Perhaps her goal in “gathering” the people for this fast wasn’t simply gathering them together, but gathering them to her, creating a way for her to feel connected again. Only “with this” could she possibly overcome her sense of isolation and find the strength to risk her life and plan effective action to save her people.
Somehow, fasting as a community has a special power to unite, to create a sense of connection. When I had to drink and eat “shiurim” on Yom Kippur a few years ago, I remember being first excited at the prospect of feeling good enough to go to shul for Neilah and maybe even focus, and then disappointed to discover that Neilah just wasn’t the same. There I was, surrounded by the same community as every Rosh Hashana and Yom Kippur, and I didn’t feel the connection I always loved, that was always so inspiring. Everyone else had been in it together, and I hadn’t. Everyone else could join in a powerful “Hashem Hu Ha’Elokim,” and I felt like an interloper. I observed the day in accordance with halacha; of that I had no doubt. But I hadn’t experienced the fast with my community.

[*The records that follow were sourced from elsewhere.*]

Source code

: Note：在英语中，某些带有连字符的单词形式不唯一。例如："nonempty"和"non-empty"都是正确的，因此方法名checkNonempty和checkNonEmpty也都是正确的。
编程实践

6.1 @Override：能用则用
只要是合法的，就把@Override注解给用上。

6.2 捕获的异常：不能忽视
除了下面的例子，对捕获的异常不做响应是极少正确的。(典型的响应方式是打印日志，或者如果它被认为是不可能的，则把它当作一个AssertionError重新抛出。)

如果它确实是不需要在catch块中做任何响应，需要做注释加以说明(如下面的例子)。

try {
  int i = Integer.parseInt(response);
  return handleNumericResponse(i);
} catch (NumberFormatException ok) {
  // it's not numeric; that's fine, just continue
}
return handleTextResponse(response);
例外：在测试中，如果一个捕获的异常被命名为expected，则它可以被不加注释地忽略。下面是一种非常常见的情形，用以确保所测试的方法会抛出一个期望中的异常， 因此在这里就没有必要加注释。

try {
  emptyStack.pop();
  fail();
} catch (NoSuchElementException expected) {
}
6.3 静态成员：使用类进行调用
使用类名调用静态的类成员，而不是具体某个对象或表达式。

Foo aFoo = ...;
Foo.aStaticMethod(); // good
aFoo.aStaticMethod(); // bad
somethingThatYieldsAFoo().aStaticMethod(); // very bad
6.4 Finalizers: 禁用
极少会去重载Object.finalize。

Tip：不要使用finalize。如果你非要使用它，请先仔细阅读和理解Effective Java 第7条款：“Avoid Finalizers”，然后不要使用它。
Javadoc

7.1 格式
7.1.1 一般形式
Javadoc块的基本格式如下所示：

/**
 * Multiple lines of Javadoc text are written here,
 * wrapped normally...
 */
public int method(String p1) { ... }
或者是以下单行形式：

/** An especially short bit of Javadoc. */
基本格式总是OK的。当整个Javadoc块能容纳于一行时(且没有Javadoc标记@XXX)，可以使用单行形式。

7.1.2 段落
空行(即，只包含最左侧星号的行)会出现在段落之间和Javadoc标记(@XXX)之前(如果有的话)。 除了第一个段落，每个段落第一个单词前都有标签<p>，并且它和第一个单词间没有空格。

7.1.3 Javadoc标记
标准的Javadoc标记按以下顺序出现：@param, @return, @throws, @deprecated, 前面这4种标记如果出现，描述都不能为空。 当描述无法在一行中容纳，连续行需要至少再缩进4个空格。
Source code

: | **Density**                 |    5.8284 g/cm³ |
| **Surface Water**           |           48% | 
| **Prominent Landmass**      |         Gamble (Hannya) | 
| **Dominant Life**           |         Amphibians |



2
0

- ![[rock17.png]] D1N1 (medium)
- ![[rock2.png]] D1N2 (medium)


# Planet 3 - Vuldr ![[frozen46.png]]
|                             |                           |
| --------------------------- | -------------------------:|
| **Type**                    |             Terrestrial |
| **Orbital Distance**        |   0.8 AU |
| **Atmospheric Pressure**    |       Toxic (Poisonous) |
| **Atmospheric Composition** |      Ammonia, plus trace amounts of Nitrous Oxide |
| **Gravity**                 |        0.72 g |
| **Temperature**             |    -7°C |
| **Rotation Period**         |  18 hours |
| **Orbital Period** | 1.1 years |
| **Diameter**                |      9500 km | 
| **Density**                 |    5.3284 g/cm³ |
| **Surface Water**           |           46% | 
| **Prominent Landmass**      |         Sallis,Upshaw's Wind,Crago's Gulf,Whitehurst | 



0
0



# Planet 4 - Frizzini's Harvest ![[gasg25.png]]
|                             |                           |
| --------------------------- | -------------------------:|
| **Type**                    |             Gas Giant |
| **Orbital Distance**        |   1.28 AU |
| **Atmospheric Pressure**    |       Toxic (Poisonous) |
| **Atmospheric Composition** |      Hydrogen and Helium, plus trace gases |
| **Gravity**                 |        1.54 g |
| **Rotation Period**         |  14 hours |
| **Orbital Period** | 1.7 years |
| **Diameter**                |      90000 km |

This power of a shared experience, in particular that of fasting, of “making it through” together, doesn’t even require physical proximity. The Rema’s wording actually comes from an earlier source, recorded by the Beit Yosef in the name of Rashi. He tells us that a woman who was going to have to travel on Taanit Esther asked whether she could eat that day and make up the fast a different day; it was in response to her question that the answer was given, “This fast is not from the Torah and not Rabbinic, rather only a minhag…and even so, it is forbidden for a person to separate from the community.” She wasn’t going to be with her community; on the contrary, she would be isolated on the road! But perhaps that was all the more reason for her to fast on the same day as everyone else. Just like Esther came up with the strategy of “gathering” through fasting to create connection, this traveler could – and must – “gather” with her people to fast, wherever she might be.

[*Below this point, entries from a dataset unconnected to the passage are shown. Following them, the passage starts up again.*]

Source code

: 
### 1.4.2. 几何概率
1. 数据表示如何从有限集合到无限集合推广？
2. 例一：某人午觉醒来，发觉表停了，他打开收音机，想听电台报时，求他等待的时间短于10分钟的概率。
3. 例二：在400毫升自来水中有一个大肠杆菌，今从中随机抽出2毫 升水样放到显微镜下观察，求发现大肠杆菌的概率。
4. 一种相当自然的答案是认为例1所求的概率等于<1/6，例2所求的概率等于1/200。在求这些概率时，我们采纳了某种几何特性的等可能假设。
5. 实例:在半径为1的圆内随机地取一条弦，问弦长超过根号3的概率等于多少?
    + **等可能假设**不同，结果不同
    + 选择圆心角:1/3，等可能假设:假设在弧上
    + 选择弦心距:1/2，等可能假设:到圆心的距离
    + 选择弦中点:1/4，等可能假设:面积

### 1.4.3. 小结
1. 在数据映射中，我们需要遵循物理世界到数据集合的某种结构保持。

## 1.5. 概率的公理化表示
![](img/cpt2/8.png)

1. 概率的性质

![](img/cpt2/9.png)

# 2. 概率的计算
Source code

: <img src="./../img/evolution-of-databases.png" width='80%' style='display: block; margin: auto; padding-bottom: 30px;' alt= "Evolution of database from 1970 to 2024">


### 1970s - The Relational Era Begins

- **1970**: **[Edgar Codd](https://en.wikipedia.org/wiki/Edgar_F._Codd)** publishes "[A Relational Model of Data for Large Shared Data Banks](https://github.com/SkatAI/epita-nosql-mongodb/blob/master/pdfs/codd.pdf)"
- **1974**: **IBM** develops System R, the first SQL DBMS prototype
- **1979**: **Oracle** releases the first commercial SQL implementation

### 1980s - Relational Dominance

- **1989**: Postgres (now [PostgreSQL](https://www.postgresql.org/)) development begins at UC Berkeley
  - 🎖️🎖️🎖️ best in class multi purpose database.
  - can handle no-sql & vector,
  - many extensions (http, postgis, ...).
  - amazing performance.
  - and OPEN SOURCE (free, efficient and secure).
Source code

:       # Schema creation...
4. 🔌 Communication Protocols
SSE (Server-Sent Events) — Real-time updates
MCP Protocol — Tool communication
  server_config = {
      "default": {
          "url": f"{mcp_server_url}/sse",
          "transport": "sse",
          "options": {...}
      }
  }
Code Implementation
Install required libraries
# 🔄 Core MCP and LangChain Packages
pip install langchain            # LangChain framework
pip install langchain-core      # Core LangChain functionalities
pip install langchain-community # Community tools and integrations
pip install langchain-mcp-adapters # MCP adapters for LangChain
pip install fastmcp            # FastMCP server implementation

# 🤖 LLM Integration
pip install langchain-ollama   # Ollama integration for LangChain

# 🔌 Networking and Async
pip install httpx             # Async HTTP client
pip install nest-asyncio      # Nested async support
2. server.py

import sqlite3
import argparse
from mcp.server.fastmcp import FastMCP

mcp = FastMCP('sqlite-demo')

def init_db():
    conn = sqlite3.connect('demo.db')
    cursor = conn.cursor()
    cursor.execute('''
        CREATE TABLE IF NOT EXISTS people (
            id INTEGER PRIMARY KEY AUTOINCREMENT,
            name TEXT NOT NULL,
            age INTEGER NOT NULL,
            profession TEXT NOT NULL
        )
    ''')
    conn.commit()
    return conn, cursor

Like what I learned about Yom Kippurim, the day that is “k’Purim,” like Purim – we have the opportunity on Taanit Esther to unite, wherever we are, through a shared experience. And perhaps that serves a particularly important purpose as a preface to the day of Purim itself, when we have the opportunity to rejoice specifically as a community, with so many mitzvos designed to bring us closer together but that come with a risk of deteriorating into empty frivolity. If we drink, is it to enjoy ourselves, or to connect with each other and the joy of the day? If we choose to put hours into creative or fancy mishloach manot, is that to show off what we can do or to create a sense of community with those to whom we give? Is matanot l’evyonim a chore to be checked off, or an opportunity to remember our connection with every Jew, in every place, in every kind of circumstance?

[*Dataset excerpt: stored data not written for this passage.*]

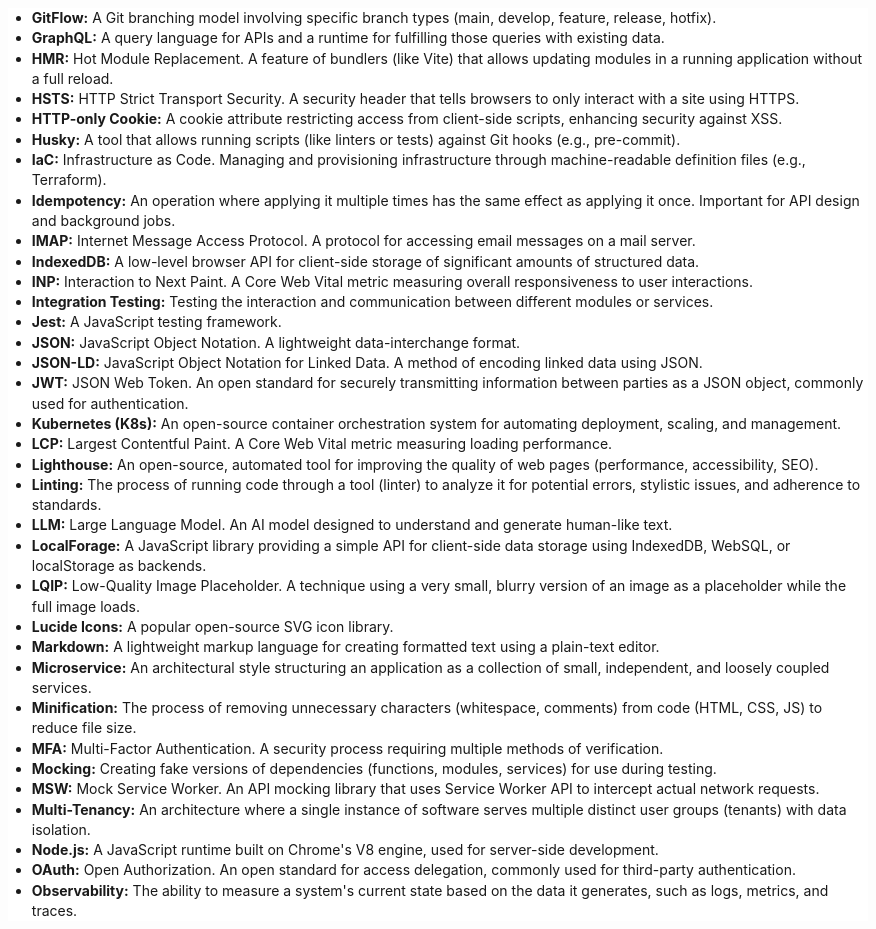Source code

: - __GitFlow:__ A Git branching model involving specific branch types \(main, develop, feature, release, hotfix\)\.
- __GraphQL:__ A query language for APIs and a runtime for fulfilling those queries with existing data\.
- __HMR:__ Hot Module Replacement\. A feature of bundlers \(like Vite\) that allows updating modules in a running application without a full reload\.
- __HSTS:__ HTTP Strict Transport Security\. A security header that tells browsers to only interact with a site using HTTPS\.
- __HTTP\-only Cookie:__ A cookie attribute restricting access from client\-side scripts, enhancing security against XSS\.
- __Husky:__ A tool that allows running scripts \(like linters or tests\) against Git hooks \(e\.g\., pre\-commit\)\.
- __IaC:__ Infrastructure as Code\. Managing and provisioning infrastructure through machine\-readable definition files \(e\.g\., Terraform\)\.
- __Idempotency:__ An operation where applying it multiple times has the same effect as applying it once\. Important for API design and background jobs\.
- __IMAP:__ Internet Message Access Protocol\. A protocol for accessing email messages on a mail server\.
- __IndexedDB:__ A low\-level browser API for client\-side storage of significant amounts of structured data\.
- __INP:__ Interaction to Next Paint\. A Core Web Vital metric measuring overall responsiveness to user interactions\.
- __Integration Testing:__ Testing the interaction and communication between different modules or services\.
- __Jest:__ A JavaScript testing framework\.
- __JSON:__ JavaScript Object Notation\. A lightweight data\-interchange format\.
- __JSON\-LD:__ JavaScript Object Notation for Linked Data\. A method of encoding linked data using JSON\.
- __JWT:__ JSON Web Token\. An open standard for securely transmitting information between parties as a JSON object, commonly used for authentication\.
- __Kubernetes \(K8s\):__ An open\-source container orchestration system for automating deployment, scaling, and management\.
- __LCP:__ Largest Contentful Paint\. A Core Web Vital metric measuring loading performance\.
- __Lighthouse:__ An open\-source, automated tool for improving the quality of web pages \(performance, accessibility, SEO\)\.
- __Linting:__ The process of running code through a tool \(linter\) to analyze it for potential errors, stylistic issues, and adherence to standards\.
- __LLM:__ Large Language Model\. An AI model designed to understand and generate human\-like text\.
- __LocalForage:__ A JavaScript library providing a simple API for client\-side data storage using IndexedDB, WebSQL, or localStorage as backends\.
- __LQIP:__ Low\-Quality Image Placeholder\. A technique using a very small, blurry version of an image as a placeholder while the full image loads\.
- __Lucide Icons:__ A popular open\-source SVG icon library\.
- __Markdown:__ A lightweight markup language for creating formatted text using a plain\-text editor\.
- __Microservice:__ An architectural style structuring an application as a collection of small, independent, and loosely coupled services\.
- __Minification:__ The process of removing unnecessary characters \(whitespace, comments\) from code \(HTML, CSS, JS\) to reduce file size\.
- __MFA:__ Multi\-Factor Authentication\. A security process requiring multiple methods of verification\.
- __Mocking:__ Creating fake versions of dependencies \(functions, modules, services\) for use during testing\.
- __MSW:__ Mock Service Worker\. An API mocking library that uses Service Worker API to intercept actual network requests\.
- __Multi\-Tenancy:__ An architecture where a single instance of software serves multiple distinct user groups \(tenants\) with data isolation\.
- __Node\.js:__ A JavaScript runtime built on Chrome's V8 engine, used for server\-side development\.
- __OAuth:__ Open Authorization\. An open standard for access delegation, commonly used for third\-party authentication\.
- __Observability:__ The ability to measure a system's current state based on the data it generates, such as logs, metrics, and traces\.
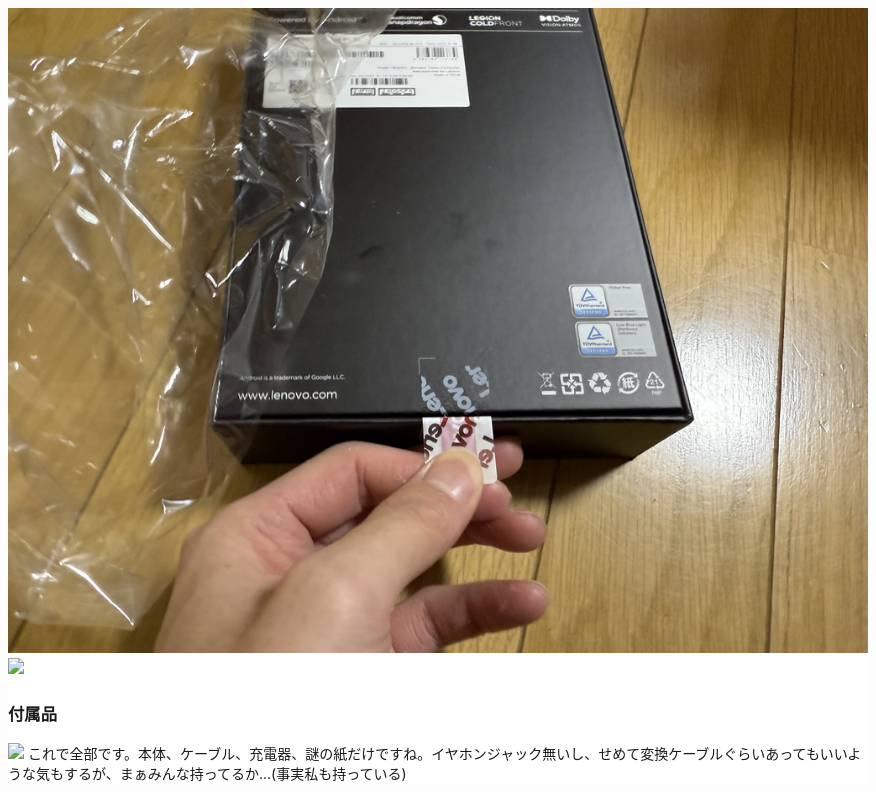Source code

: ![](./IMG_6891.jpeg)
![](./IMG_6893.jpeg)
### 付属品

![](./IMG_6894.jpeg)
これで全部です。本体、ケーブル、充電器、謎の紙だけですね。イヤホンジャック無いし、せめて変換ケーブルぐらいあってもいいような気もするが、まぁみんな持ってるか...(事実私も持っている)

We all fast together, wherever we are, and that shared experience has the potential to bring us into the day of Purim in the spirit of connection and community. It is a social occasion, if we make it so. Like Esther, though hopefully not with the same stakes, we can be inspired by that connection to act for each other as one, on Purim and beyond.
We might even remember our connection and see what we can learn by looking through each other’s eyes.